The Road Less Traveled: Decision-Making for Autonomous Mobility Using Remotely Sensed Terrain Parameters in Off-Road Environments

Case study was performed in 2020.

Presented by (TA1): Paramsothy Jayakumar (U.S. Army GVSC), Thomas Oommen, Jeremy Bos (MTU), Vijitashwa Pandey (Oakland U.), Jordan Ewing (student MTU) and Christopher Slon (post-doc OU)

Autonomous ground vehicles are increasingly being deployed in both military and commercial applications. The optimal operation of these vehicles is a challenging endeavor and requires a confluence of many disparate factors. One must accurately model the environmental conditions under limited information, such as terrain characteristics, reconcile them with vehicle capabilities, while simultaneously addressing mission requirements. Mission requirements typically involve attributes such as time to completion, vehicle speed, energy consumption, among others – and tend to be the operator’s main focus. For military operations, obtaining terrain properties can be difficult or impossible in war-zones and inaccessible territories using traditional ground data collection methods. Even when accessible, the data collected by the traditional approach can be sparse, leading to significant uncertainty which complicates path planning and mission related decision making.

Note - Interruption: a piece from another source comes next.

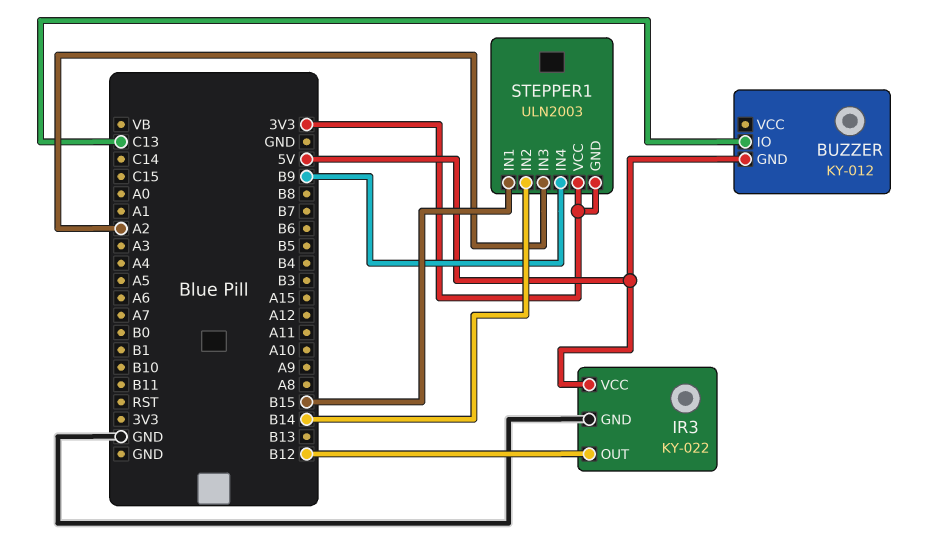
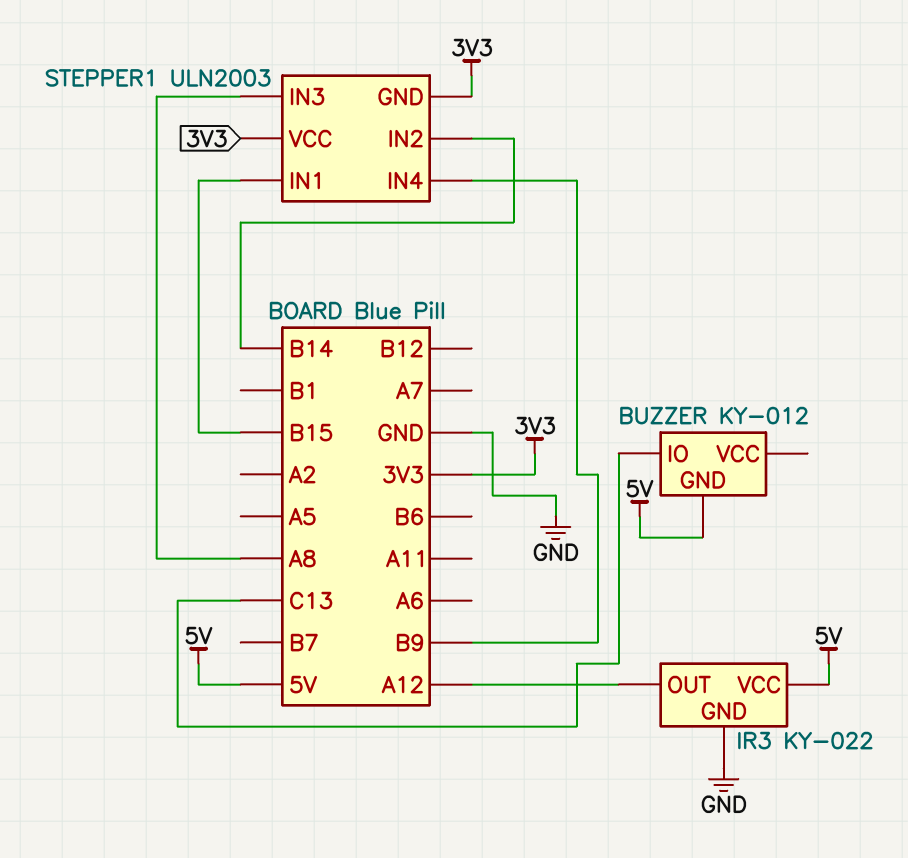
IR3 pin OUT: B12 -> A12
STEPPER1 pin IN3: A2 -> A8

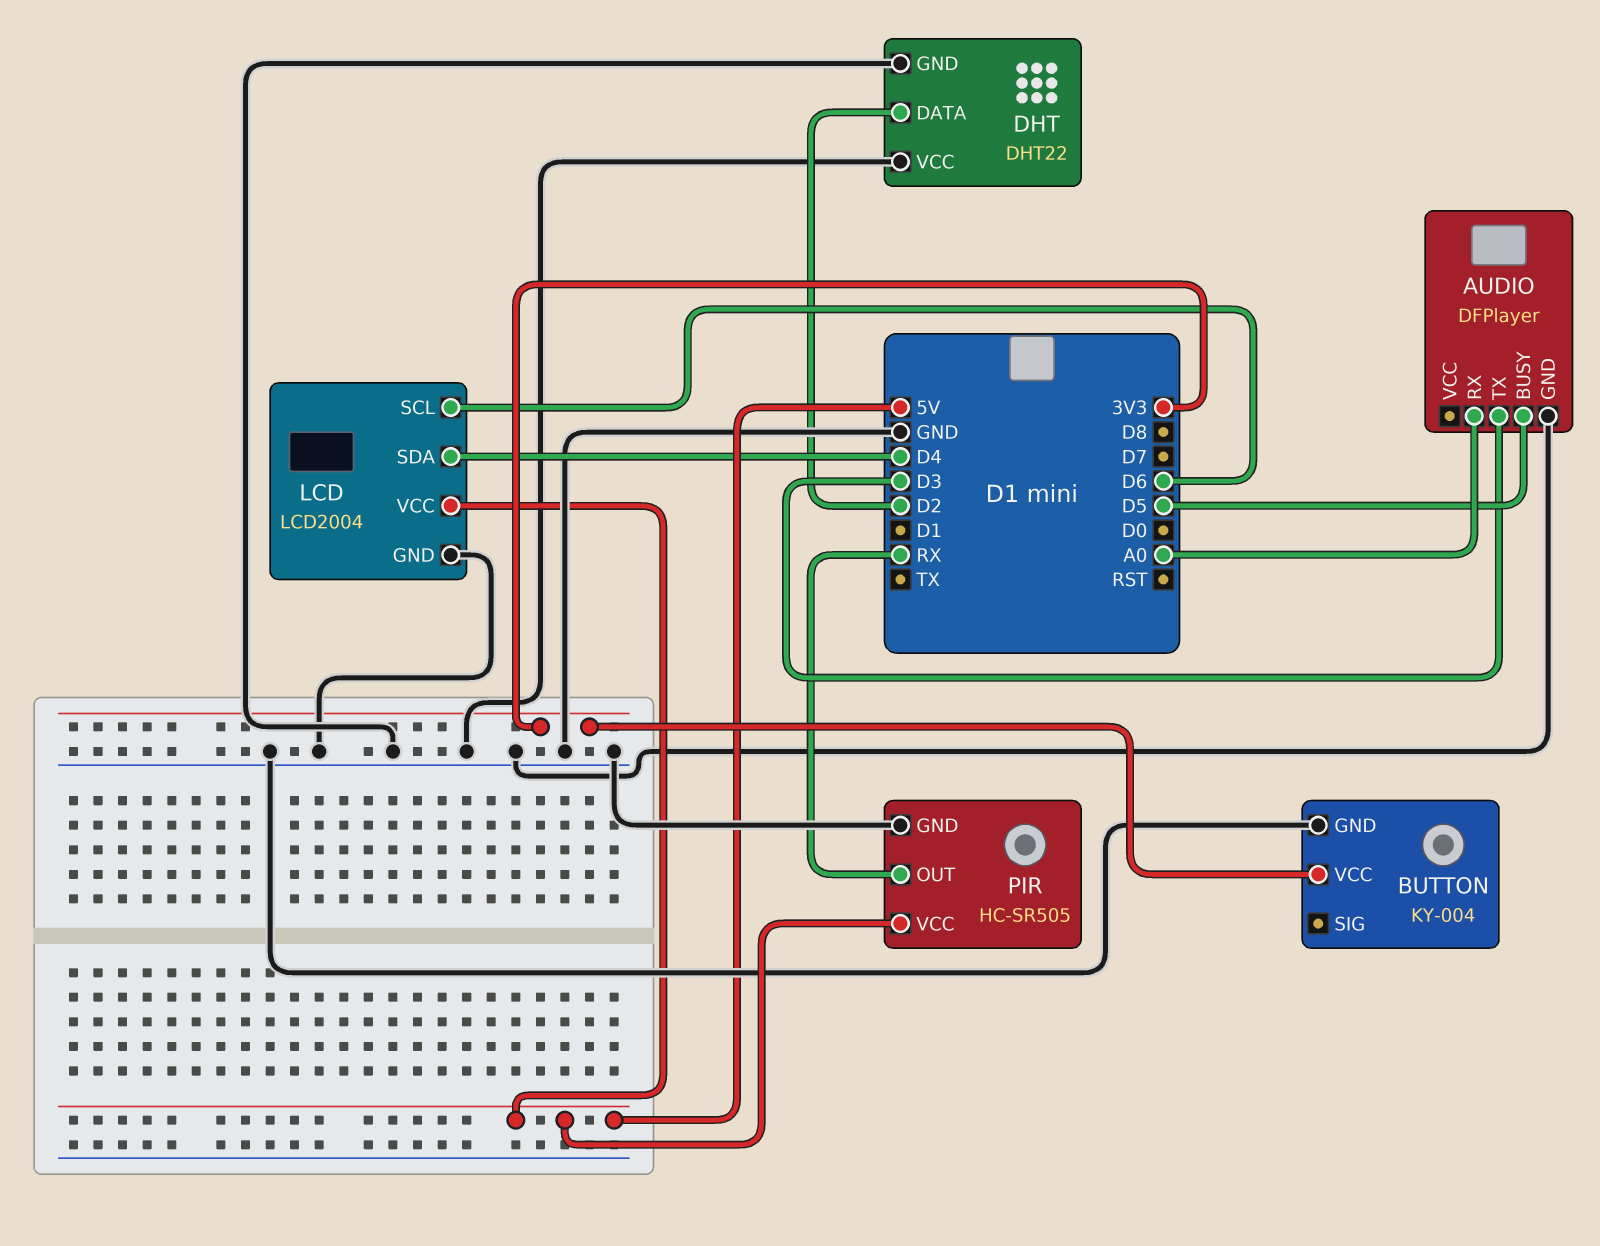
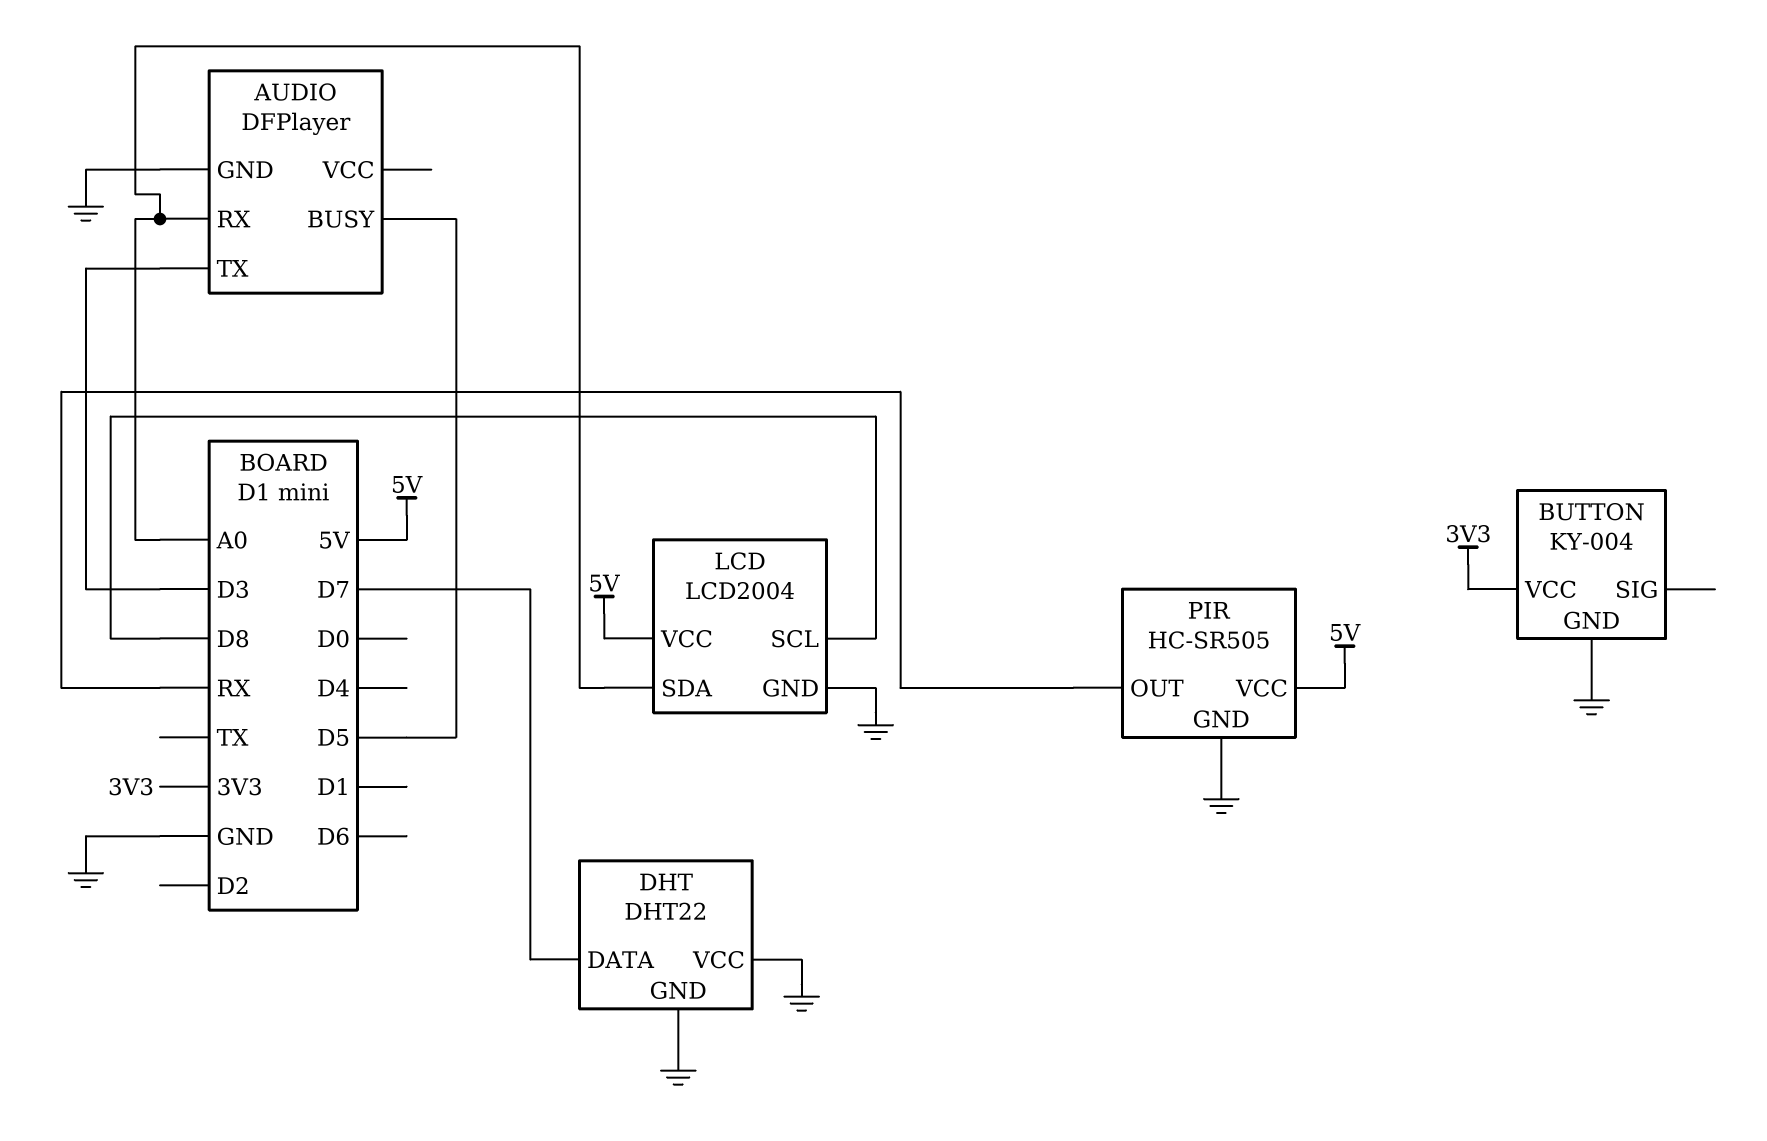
DHT pin DATA: D2 -> D7
LCD pin SCL: D6 -> D8
LCD pin SDA: D4 -> A0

This case study presentation provides an integrated decision theory based approach to accomplish these tasks. Terrain characteristics are acquired remotely using hyperspectral and thermal sensors mounted on an unmanned aerial vehicle. This enables predictions of soil properties such as soil type and strength over large terrain. The terrain information is then cascaded to a terrain- and platform-aware path planner that provides a traversable path. This path-planner has been characterized in multiple sensor configurations allowing the calculation of mission attributes. A multi-attribute utility function is calculated next so that optimal decisions can be made. This utility-maximization step ensures that operator preferences directly influence every vehicle-level decision made. It further allows for analyses such as, finding optimal parameters for the cost function used in path planning, and also the value of information acquired from the remote terrain sensing. The case study is demonstrated using data acquired on a Husky robot at the Keweenaw Research Center of the Michigan Technological University. Future research directions in all three areas of remote terrain sensing, path planning and utility based mission planning are also identified.